- REQUIREMENT -
Copy the records below line for line, with no changes. Leave out the pictures.

[THE DATA Boundary: Start]

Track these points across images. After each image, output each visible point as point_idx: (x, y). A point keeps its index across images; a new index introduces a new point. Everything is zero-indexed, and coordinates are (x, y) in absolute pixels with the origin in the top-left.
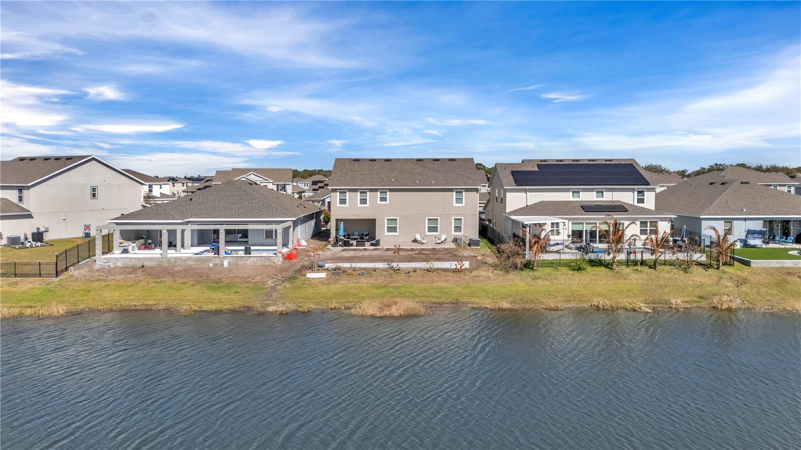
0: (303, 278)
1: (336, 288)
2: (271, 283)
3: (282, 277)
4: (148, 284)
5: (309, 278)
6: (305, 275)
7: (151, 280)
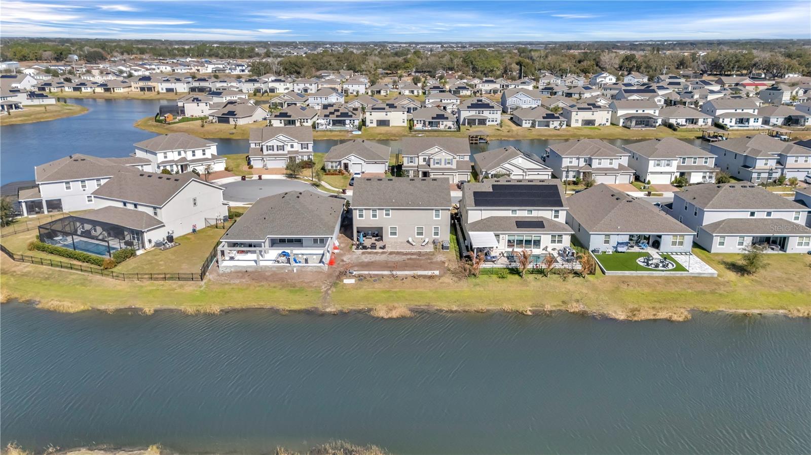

[THE DATA Boundary: End]

- ANSWER AREA -
Track these points across images. After each image, output each visible point as point_idx: (x, y). A point keeps its index across images; a new index introduces a new point. Everything is zero-indexed, and coordinates are (x, y) in absolute pixels with the origin in the top-left.
0: (303, 278)
1: (336, 288)
2: (271, 283)
3: (282, 277)
4: (148, 284)
5: (309, 278)
6: (305, 275)
7: (151, 280)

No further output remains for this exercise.